Transactions involving unconventional oil and gas assets remained a key driver for deal activity in the second quarter, and midstream shale assets values beat upstream shale deal total for a second consecutive quarter, PwC reported in an analysis of industry’s merger and acquisition activity.
In a report released Aug. 6, PwC said transactions greater than $50 million included 15 shale deals worth $7.5 billion, or 44% of total second-quarter deal value. Upstream shale deals represented nine transactions and accounted for $3.1 billion, while six midstream shale deals contributed $4.4 billion.
Buyers are focused on enhancing infrastructure capacity so demand remains strong for gathering assets, Doug Meier, US energy transactions and deals leader for PwC, told Oil & Gas Journal. The analysis excluded pipeline construction projects.
“Well-positioned buyers have the right deal strategies, integration plans, and controls in place to execute quickly on opportunities while successful sellers are providing a clearer and more transparent picture of their assets in order to minimize transaction timing,” Meier said.
The most active shale plays for M&A with values greater than $50 million during this year’s second quarter included the Eagle Ford in South Texas with three transactions contributing $1.5 billion total, the Marcellus with three deals totaling $416 million, and the Bakken formation in North Dakota with two deals totaling $910 million.
The Utica shale experienced no deal activity for the first time in 7 quarters, PwC said, noting that was not a significant change from the play’s historical trend. For transactions worth more than $50 million, the play has averaged one deal during the last 6 quarters, including the 2013 second quarter. Two deals were announced during this year’s first quarter.

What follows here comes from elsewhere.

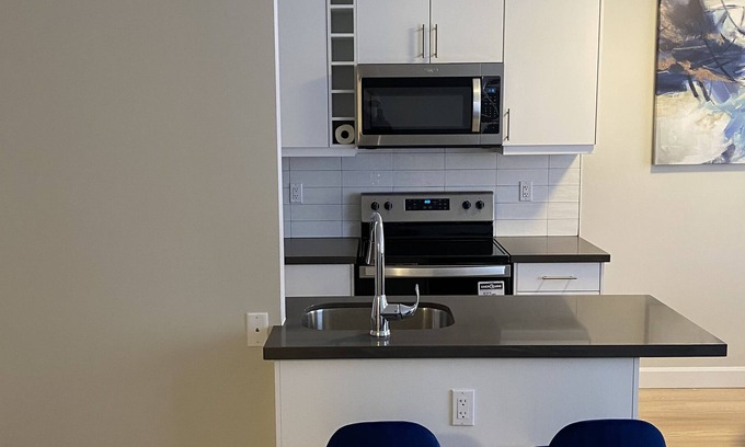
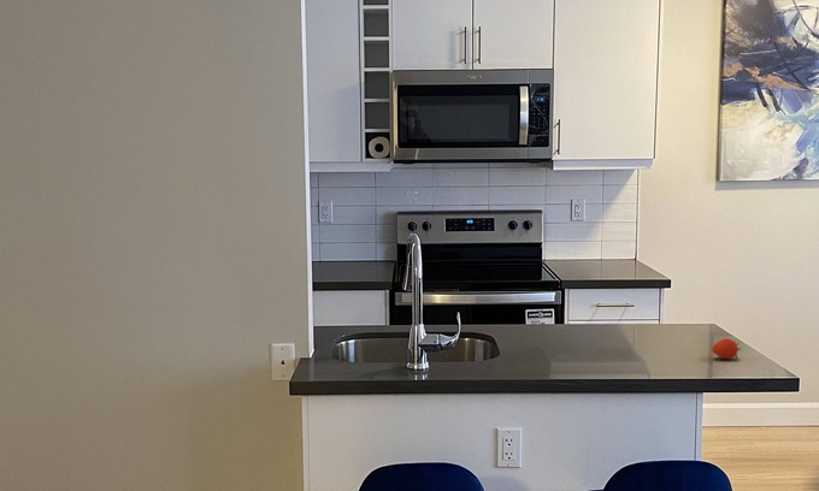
+ fruit [711,337,742,360]
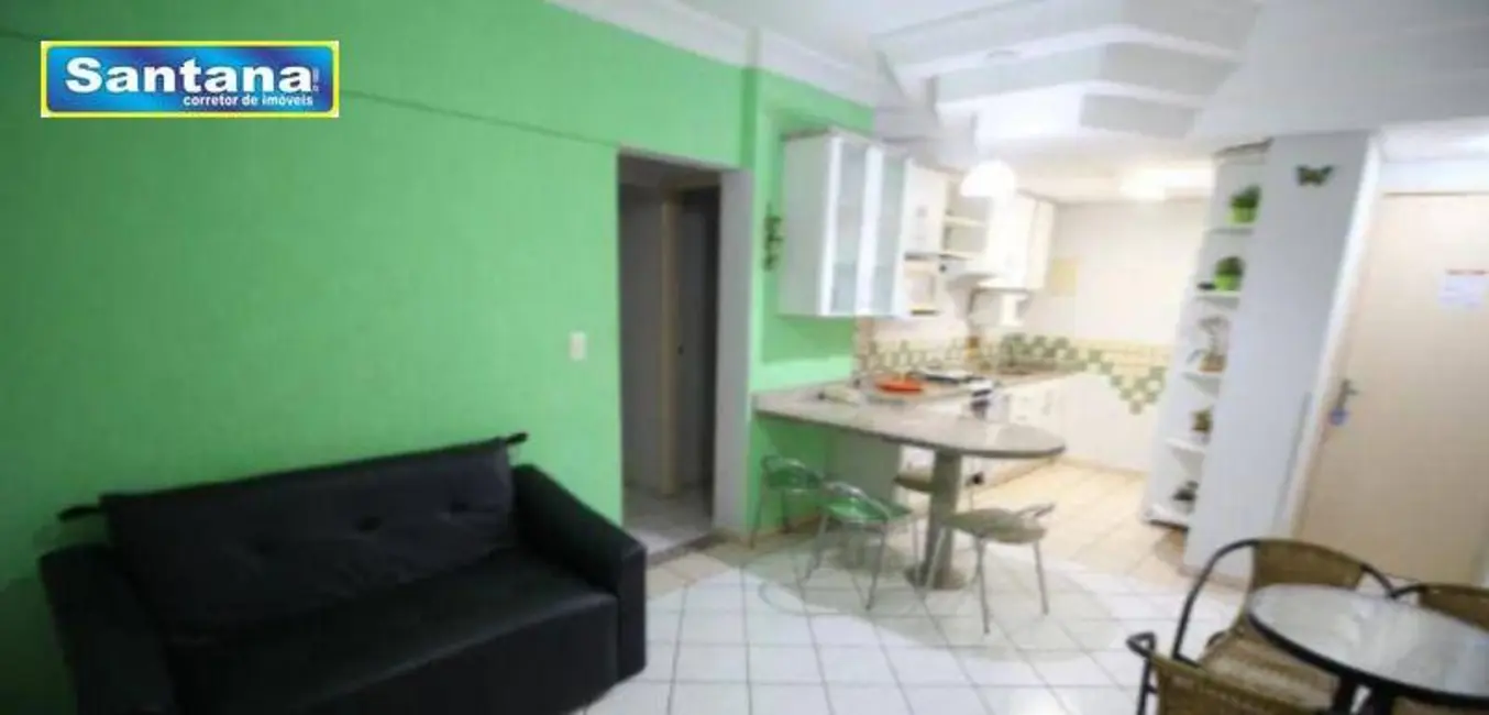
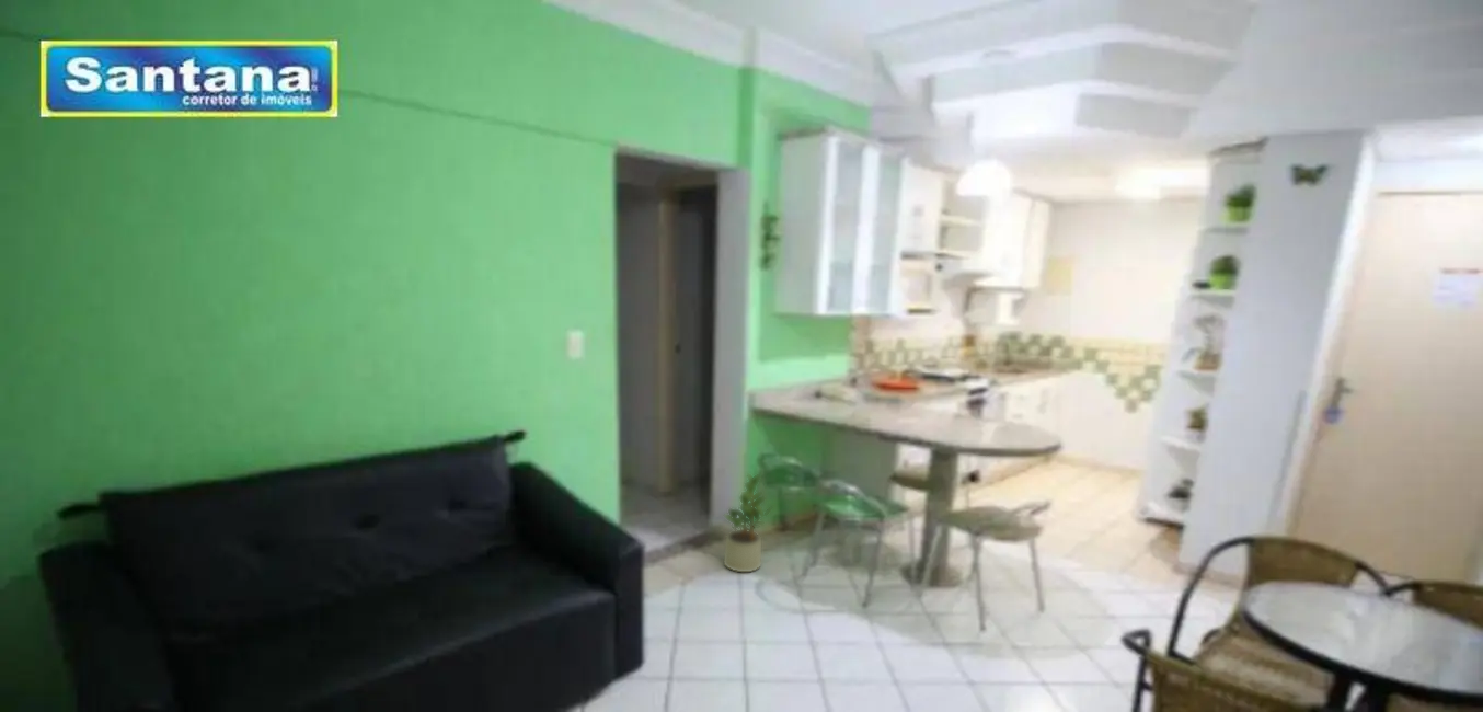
+ potted plant [723,472,773,573]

PwC noted master limited partnerships (MLPs) were involved in seven oil and gas transactions, representing 18% of deal activity for overall second-quarter 2013 US oil and gas transactions. Additionally, in the first half of the year, MLPs participated in 17 deals, or 21% of total deal activity.
MLPs help satisfy certain investors’ thirst for yield, said PwC, which expects accelerating deal activity in by upstream MLPs because these companies wish to supplement depleting assets.
Foreign buyers accounted for no announced deals worth more than $50 million during the second quarter, which was a significant change from previous quarters. Four announced shale deals involved foreign acquirers during the first quarter, PwC said.
“Strategically, foreign buyers remain interested in US oil and gas assets,” Meier said, adding he expects buyers from outside the US will continue to be active players in US oil and gas.
PwC’s M&A analysis is a quarterly report of announced US transactions with value greater than $50 million analyzed by PwC researchers using transaction data from IHS Herold.